Elon Musk has agreed to stop using Europeans' X posts as AI training material for his Grok chatbot for now.
The Irish Data Protection Commission (DPC), which leads X's privacy oversight under the European Union's General Data Protection Regulation (GDPR), announced the development in a press release on Thursday, saying it welcomed the social media company's decision to “suspend the processing of personal data for the purposes of training its AI tool, Grok.”
It was revealed earlier this week that the DPC had filed suit seeking an injunction against Company X for processing data without consent, and Irish national broadcaster RTE also reported that the DPC plans to refer the matter to the European Data Protection Board (EDPB).
In a statement about X's sudden change of policy, DPC Commissioner Des Hogan said: “My colleague Commissioner Dale Sunderland and I welcome X's agreement to suspend processing whilst the DPC works with the EU/EEA. [European Economic Area] Peer regulators will continually examine the extent to which processing complies with the GDPR.
“One of our key roles as an independent regulator and rights-based organisation is to ensure the best outcomes for data subjects. Today's developments will help ensure the continued protection of the rights and freedoms of X users across the EU and EEA. We will continue to work with all data controllers to ensure that citizens' rights under the EU Charter of Fundamental Rights and the GDPR are upheld.”

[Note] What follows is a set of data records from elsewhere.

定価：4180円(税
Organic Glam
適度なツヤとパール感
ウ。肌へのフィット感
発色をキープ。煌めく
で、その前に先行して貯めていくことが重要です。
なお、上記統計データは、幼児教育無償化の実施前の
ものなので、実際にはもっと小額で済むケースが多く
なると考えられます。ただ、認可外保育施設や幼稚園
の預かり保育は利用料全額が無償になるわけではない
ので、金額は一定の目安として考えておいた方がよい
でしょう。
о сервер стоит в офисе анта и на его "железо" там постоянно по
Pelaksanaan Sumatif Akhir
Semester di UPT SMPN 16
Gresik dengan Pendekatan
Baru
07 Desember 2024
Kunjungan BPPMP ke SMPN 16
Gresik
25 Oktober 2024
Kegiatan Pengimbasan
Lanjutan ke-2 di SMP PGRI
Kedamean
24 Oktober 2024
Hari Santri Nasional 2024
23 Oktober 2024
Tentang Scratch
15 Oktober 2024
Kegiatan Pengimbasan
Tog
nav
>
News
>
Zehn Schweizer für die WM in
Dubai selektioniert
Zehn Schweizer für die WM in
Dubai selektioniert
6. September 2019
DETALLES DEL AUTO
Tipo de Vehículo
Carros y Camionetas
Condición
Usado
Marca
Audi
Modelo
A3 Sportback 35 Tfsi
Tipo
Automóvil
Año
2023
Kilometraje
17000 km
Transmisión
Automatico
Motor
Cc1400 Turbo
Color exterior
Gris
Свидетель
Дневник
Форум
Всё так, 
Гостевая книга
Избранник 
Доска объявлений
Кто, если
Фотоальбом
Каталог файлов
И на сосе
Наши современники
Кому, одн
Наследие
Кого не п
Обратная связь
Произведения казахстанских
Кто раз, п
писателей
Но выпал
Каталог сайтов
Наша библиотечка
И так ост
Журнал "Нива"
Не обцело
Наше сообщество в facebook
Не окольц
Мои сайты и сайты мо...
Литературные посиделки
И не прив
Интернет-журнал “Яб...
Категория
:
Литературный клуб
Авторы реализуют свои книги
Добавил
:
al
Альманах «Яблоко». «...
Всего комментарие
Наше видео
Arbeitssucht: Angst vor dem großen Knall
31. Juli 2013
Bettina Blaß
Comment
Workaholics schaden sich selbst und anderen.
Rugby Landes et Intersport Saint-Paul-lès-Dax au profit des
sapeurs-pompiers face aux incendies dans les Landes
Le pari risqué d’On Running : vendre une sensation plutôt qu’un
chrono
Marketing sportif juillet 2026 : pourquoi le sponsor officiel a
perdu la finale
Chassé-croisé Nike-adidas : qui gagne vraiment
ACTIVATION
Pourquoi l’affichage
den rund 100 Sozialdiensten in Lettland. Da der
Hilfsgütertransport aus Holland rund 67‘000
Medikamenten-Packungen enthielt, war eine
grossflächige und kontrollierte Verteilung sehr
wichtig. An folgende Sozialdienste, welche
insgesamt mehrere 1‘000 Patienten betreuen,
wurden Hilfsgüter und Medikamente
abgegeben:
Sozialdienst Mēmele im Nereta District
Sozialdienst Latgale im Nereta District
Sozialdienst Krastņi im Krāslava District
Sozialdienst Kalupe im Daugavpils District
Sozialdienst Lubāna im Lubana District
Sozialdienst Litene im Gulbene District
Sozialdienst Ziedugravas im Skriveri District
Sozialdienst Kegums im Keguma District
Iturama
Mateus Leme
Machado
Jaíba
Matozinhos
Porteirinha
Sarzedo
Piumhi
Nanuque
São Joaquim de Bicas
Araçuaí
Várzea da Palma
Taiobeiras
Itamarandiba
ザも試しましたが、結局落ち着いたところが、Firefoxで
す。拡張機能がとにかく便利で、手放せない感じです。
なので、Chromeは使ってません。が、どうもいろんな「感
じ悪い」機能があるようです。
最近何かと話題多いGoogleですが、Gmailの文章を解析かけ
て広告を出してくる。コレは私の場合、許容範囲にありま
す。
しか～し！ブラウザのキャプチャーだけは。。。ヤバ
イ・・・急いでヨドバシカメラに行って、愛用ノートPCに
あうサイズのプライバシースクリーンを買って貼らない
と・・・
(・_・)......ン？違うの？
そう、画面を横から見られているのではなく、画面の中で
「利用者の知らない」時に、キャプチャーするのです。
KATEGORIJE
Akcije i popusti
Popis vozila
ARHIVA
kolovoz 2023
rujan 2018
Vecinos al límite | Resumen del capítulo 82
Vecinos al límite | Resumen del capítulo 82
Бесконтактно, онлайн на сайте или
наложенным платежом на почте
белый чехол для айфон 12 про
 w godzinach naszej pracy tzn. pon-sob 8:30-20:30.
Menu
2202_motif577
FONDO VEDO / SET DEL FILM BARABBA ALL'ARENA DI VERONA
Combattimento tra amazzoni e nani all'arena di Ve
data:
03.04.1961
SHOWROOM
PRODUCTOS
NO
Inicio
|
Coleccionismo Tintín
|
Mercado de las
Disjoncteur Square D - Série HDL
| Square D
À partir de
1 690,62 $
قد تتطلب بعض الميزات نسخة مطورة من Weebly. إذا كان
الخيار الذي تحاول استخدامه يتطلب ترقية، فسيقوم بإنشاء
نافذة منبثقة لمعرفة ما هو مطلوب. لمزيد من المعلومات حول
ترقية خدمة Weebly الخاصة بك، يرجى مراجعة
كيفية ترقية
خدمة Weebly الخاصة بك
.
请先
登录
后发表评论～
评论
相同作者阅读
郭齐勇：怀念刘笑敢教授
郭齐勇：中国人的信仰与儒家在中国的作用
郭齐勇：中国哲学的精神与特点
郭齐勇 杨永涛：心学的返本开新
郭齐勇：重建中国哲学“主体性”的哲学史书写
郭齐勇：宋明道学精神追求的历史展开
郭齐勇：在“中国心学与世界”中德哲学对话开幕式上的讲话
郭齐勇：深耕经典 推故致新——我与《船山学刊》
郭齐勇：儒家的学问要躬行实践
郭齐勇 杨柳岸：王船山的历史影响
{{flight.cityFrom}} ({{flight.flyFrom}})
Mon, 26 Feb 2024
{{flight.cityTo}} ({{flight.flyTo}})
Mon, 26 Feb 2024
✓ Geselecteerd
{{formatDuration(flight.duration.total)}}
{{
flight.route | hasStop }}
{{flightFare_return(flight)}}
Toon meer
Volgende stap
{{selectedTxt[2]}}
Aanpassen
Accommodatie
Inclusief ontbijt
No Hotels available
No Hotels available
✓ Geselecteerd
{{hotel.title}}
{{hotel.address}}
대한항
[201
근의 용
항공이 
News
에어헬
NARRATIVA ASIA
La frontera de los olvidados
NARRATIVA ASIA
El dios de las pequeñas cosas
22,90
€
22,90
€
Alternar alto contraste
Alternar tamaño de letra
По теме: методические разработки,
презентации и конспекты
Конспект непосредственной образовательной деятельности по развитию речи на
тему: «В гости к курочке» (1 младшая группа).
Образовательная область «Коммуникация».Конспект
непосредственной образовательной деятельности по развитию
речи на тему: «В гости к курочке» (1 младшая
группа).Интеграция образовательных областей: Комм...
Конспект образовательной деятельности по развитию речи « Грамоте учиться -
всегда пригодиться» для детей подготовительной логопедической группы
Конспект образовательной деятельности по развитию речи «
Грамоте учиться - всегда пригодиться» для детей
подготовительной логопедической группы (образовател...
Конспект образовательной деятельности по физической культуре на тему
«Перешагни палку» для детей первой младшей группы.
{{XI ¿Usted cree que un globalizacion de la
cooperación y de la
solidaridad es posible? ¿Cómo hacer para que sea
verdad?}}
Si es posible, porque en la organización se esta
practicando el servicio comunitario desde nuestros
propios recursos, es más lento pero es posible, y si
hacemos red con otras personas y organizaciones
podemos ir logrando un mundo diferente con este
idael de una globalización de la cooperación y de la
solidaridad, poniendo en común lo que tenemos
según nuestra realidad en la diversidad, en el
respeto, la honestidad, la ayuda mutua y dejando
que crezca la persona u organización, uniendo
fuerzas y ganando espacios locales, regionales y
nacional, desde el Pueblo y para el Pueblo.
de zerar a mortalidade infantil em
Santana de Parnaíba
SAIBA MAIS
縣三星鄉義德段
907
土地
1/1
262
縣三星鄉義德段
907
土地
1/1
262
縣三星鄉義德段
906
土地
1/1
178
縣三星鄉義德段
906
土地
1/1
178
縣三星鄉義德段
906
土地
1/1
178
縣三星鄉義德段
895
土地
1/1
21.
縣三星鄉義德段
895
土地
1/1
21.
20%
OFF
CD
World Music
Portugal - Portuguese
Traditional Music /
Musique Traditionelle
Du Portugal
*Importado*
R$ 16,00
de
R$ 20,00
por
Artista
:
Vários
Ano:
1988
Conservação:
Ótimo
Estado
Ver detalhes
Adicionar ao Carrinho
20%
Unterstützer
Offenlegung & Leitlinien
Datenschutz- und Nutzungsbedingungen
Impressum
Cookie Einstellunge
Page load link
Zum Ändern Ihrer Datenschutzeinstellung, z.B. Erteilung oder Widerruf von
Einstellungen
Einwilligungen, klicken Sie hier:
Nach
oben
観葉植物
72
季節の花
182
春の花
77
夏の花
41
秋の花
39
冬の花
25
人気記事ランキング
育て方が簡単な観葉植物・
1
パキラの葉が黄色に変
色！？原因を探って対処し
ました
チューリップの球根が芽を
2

The DPC has received questions including whether it will ensure that data that has been unlawfully processed is deleted.
The legality of AI models trained on illegally obtained data and how to address it are also important questions, but it remains unclear how privacy watchdogs will interpret the law in this area.
OpenAI's rival chatbot, ChatGPT, attracted early attention from some GDPR enforcement agencies after it processed publicly available European data to train its models: In January, Italy's privacy watchdog warned OpenAI over multiple suspected violations of the regulation.
But the EDPB task force that examined how GDPR could be applied to ChatGPT published its first report in May, leaving little to be resolved on key issues such as the lawfulness and fairness of the processing.
Ordering the removal of models trained on illicit data would represent another leap of faith for privacy watchdogs.